Hugues Meffre, vigneron à Violes (Vaucluse), possède 100 ha. Dans le cadre du renouvellement de son vignoble, il désinfecte environ 5 ha chaque année. Il le fait avec du Télone, pour un coût total d'environ 2 500 euros/ha. ' Mon choix s'est fait par rapport au prix de revient. Quand j'ai commencé la désinfection, il y a vingt-cinq ans, l'écart allait du simple au double entre le Témik et le Télone. Actuellement, il n'est plus que de 10 % en faveur du fumigant ', explique Hugues Meffre. Il ne fait pas d'analyses, car les symptômes de court-noué sont bien visibles. Côté organisation, il prévient l'applicateur un an à l'avance. Pour déterminer le bon moment, il fait des suivis de la température du sol avec un thermomètre. Dès qu'il voit qu'elle approche des 15° C, il contacte l'applicateur. Avant la fumigation, il passe un griffon à 40 cm pour faciliter la diffusion du produit. Après l'application, il passe un rouleau pour recompacter le sol en surface et limiter la perte de produit. Quinze jours avant la plantation, il repasse un griffon pour permettre l'évaporation du produit au cas où il en resterait. Autre fumigant : l'Esaco, de Cerexagri, à base de métham-sodium. Il est homologué contre le court- noué, mais sa principale utilisation se fait dans le cadre de la lutte contre le pourridié. L'utilisation de ce produit n'est pas soumise à un encadrement particulier.
La firme demande aux distributeurs de remplir une fiche présentant les parcelles (type de sol, topographie), et les conditions d'application, pour évaluer les risques environnementaux.
Bertrand Vigouroux, vigneron à Cahors (Lot),possède 60 ha. Il a utilisé Esaco sur 12 ha contre le pourridié. Dans ce but, il s'est équipé d'un appareil spécifique, équipé de coutres.

Les dernières applications d'Esaco remontent à quatre-cinq ans. Il réalisait les traitements en septembre. Trois semaines à un mois après, il semait de l'orge. Il observait le résultat en mars. ' Après la désinfection, le produit relargue de l'azote. L'orge permet de voir s'il a bien été positionné. Lorsque l'opération est efficace, l'orge pousse très vite. ' Le pourridié n'est plus un problème.

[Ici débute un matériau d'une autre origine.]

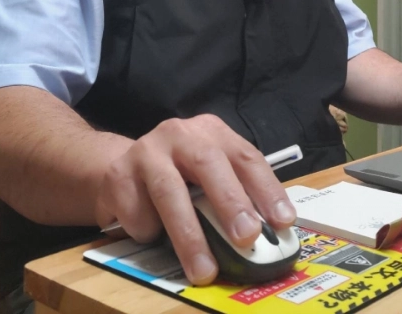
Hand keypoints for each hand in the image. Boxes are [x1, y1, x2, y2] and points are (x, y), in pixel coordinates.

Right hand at [93, 114, 296, 285]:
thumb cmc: (177, 176)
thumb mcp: (209, 177)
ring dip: (189, 235)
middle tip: (246, 237)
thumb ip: (234, 196)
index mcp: (213, 132)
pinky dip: (148, 231)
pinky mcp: (118, 173)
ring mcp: (146, 150)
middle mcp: (181, 133)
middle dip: (230, 202)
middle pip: (209, 164)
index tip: (283, 221)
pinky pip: (137, 211)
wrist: (119, 168)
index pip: (246, 157)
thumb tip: (265, 237)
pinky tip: (151, 234)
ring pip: (169, 191)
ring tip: (204, 269)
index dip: (267, 190)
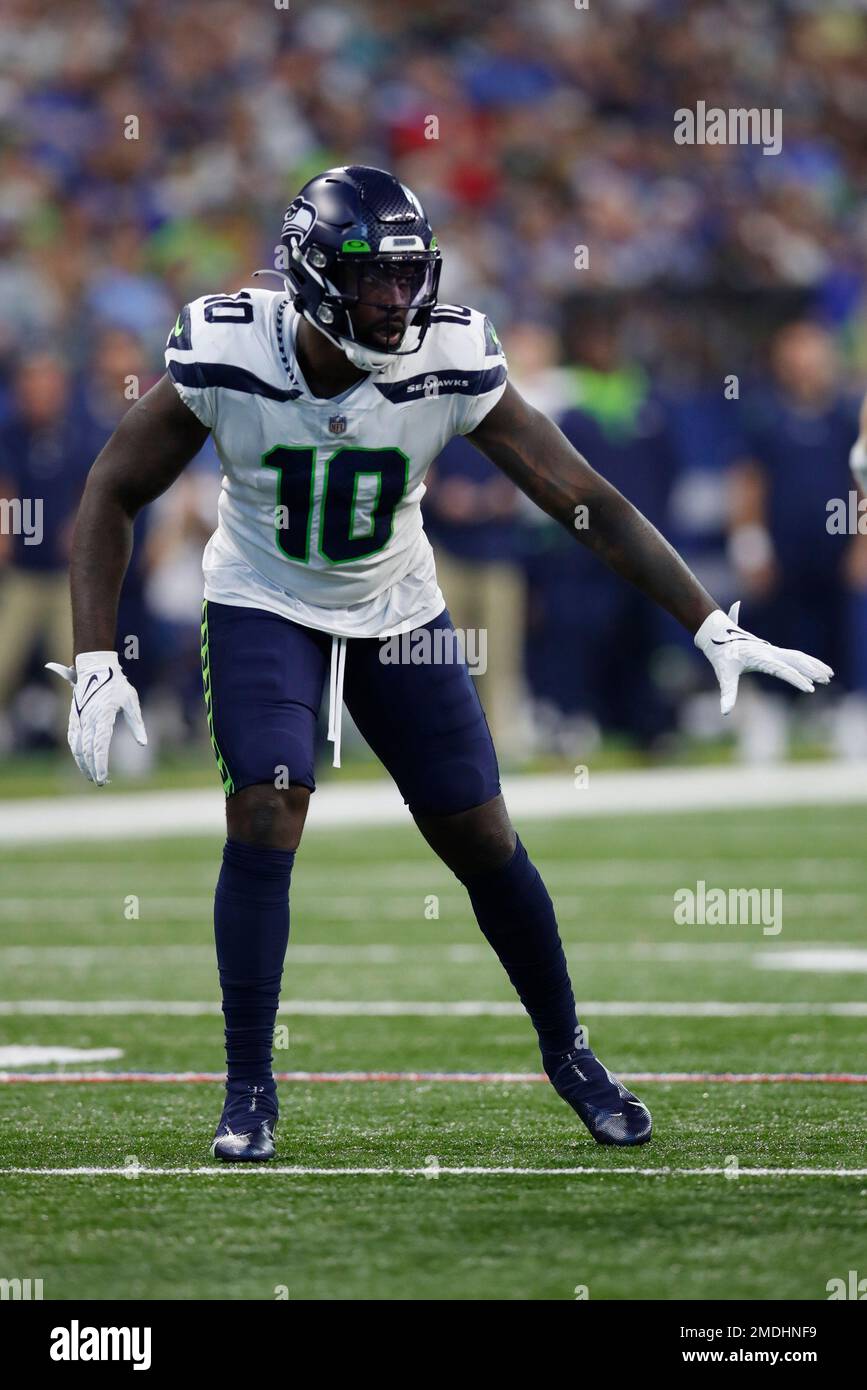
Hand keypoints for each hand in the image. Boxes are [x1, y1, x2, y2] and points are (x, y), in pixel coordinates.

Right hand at [45, 650, 146, 783]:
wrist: (95, 668)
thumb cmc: (116, 684)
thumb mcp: (131, 701)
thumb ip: (136, 722)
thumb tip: (143, 743)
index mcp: (102, 716)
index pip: (100, 747)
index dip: (100, 764)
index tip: (103, 778)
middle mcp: (88, 720)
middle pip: (87, 751)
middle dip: (92, 769)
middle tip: (100, 782)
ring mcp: (78, 719)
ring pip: (77, 747)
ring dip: (82, 764)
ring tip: (90, 776)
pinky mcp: (74, 717)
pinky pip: (72, 738)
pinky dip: (76, 752)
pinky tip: (81, 760)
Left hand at [694, 602, 832, 715]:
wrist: (717, 634)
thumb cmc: (721, 656)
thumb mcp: (724, 675)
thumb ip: (728, 693)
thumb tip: (725, 712)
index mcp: (760, 657)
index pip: (782, 670)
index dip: (796, 679)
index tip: (810, 688)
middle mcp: (769, 652)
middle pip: (796, 660)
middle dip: (812, 670)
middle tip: (827, 680)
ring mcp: (772, 650)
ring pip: (798, 656)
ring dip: (814, 665)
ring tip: (829, 675)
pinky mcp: (772, 651)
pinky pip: (794, 656)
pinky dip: (807, 661)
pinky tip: (816, 670)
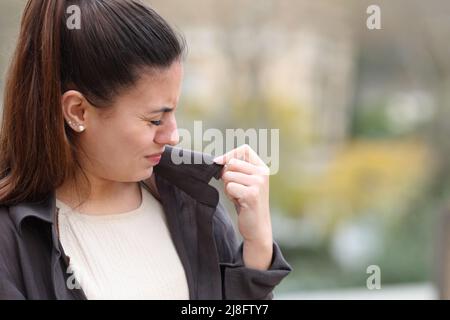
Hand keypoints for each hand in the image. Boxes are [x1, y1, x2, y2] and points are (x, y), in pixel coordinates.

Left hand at [214, 144, 272, 269]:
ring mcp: (258, 183)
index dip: (229, 154)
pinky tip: (239, 201)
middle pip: (232, 163)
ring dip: (228, 187)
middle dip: (227, 175)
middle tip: (234, 187)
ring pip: (229, 176)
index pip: (244, 149)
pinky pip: (230, 187)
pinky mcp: (252, 194)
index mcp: (262, 167)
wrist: (257, 226)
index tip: (219, 162)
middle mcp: (262, 173)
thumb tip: (217, 160)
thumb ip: (236, 169)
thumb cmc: (247, 202)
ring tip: (238, 195)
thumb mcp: (244, 181)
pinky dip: (230, 195)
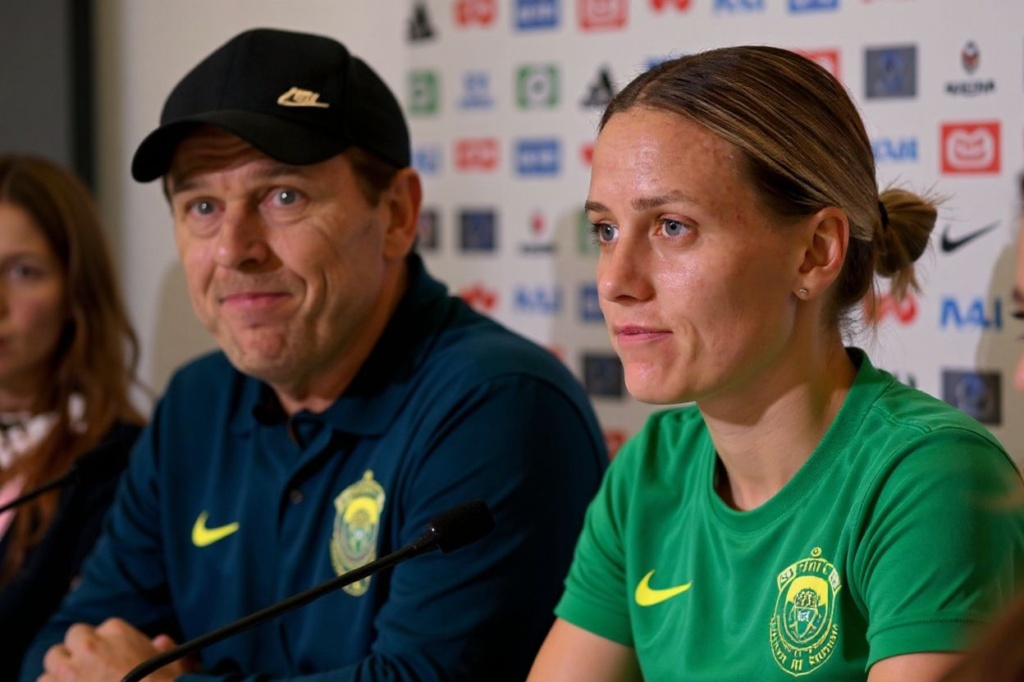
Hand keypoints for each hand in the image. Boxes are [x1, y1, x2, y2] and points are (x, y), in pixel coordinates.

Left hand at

Citons aussi l'Enzone, d'Arysta LifeScience (ex Calliope), homologué uniquement contre le pourridié. De l'avis des distributeurs, il est encore plus compliqué à appliquer car, pour être efficace, il doit réagir avec l'eau. Il nécessite un équipement spécifique. Là encore, il faut passer par un entrepreneur agréé. La SCEA Foncaude, à Cazoules-les-Béziers (Hérault), l'a fait appliquer en mai 2005 sur une parcelle de 25 ares. Renseignements pris auprès de son distributeur, elle a dû faire une demande écrite un mois et demi avant. Le traitement en lui-même s'est fait dans de bonnes conditions. Rendez-vous dans quelques années pour juger de son efficacité.